Belron’s Sales Increase, U.S. Profit Falls Slightly

Belgium-based D’Ieteren, parent company to Belron, which owns Safelite AutoGlass, reported that its automotive repair and replacement business, before taxes, reached $109.6 million USD (92 million EUR), up 6.2 percent over the previous year, according to the company’s half-year report. 

Year-over-year sales increased 6 percent, including a 5.3 percent organic increase, a 1.2 percent increase from acquisitions and a 0.1 percent positive currency translation affect, partially offset by a decrease of 0.6 percent from trading day, according to the company. Organic sales increased 5.3 percent—6.7 percent in Europe and 4.1 percent outside of Europe.

“Profitability was up in most European markets with in particular solid improvements in France and Germany. The UK realized a small profit compared to a loss in H1 2016. Many of the smaller European countries also delivered encouraging results,” the report states.

The U.S. produced lower profitability which Belron says was due to a mild winter in the Northeast, as well as additional costs related to the company’s service extension program, the report noted. However, the negative impact was slightly offset by growth in Canada and Germany.
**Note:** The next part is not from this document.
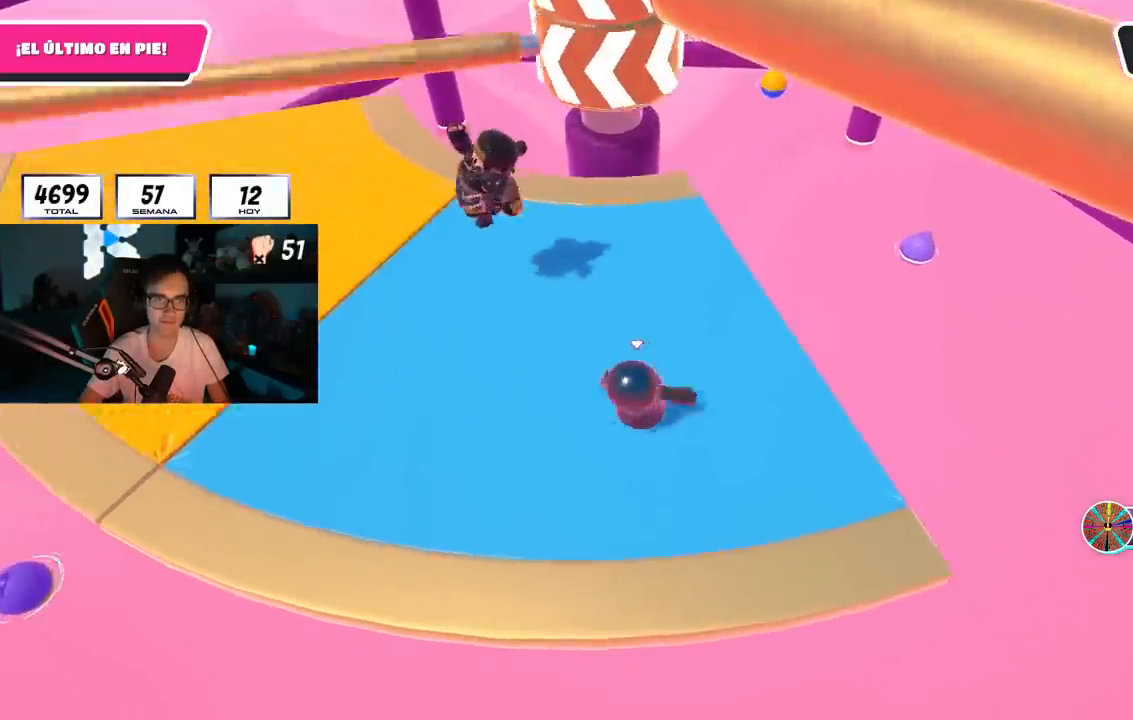
{"buttons": [], "left_stick": "up-right", "right_stick": "center", "events": [[17, "right_stick", "center"], [34, "left_stick", "down"], [184, "left_stick", "up-right"], [301, "CROSS", "down"], [451, "CROSS", "up"]]}
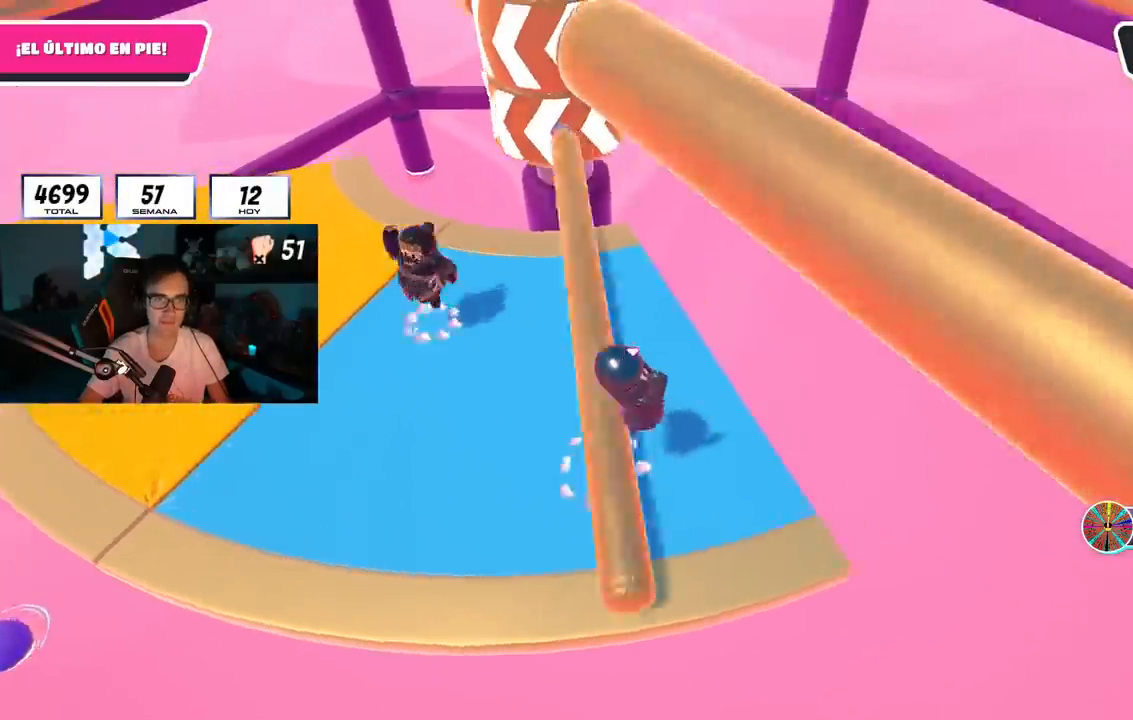
{"buttons": [], "left_stick": "center", "right_stick": "center", "events": [[50, "left_stick", "down-right"], [83, "right_stick", "left"], [100, "left_stick", "down-left"], [183, "left_stick", "center"], [183, "right_stick", "center"], [234, "left_stick", "right"], [450, "left_stick", "center"]]}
“The [AGRR] business has also made good progress on its service extension ambition. The acquisition of CARe Carrosserie, a Belgian specialist in automotive damage repair was completed on 31 March 2017,” the report reads. “In July 2017, Belron announced the signing of an agreement to acquire Eurocar Point, a franchise network of 250 body shops in Italy. The deal is expected to close in September 2017. In addition to these acquisitions, the company substantially expanded its claims management activities with 1.9 million consumers served in H1 2017 representing a 17-percent rise compared to H1 2016.”

Looking ahead, the company says it expects to have moderate organic sales growth and a slightly lower adjusted result before tax for the 2017 fiscal year. According to the report, this is due to additional costs relating to its service extension program, higher charges for a long-term management incentive program and a weaker U.S. dollar.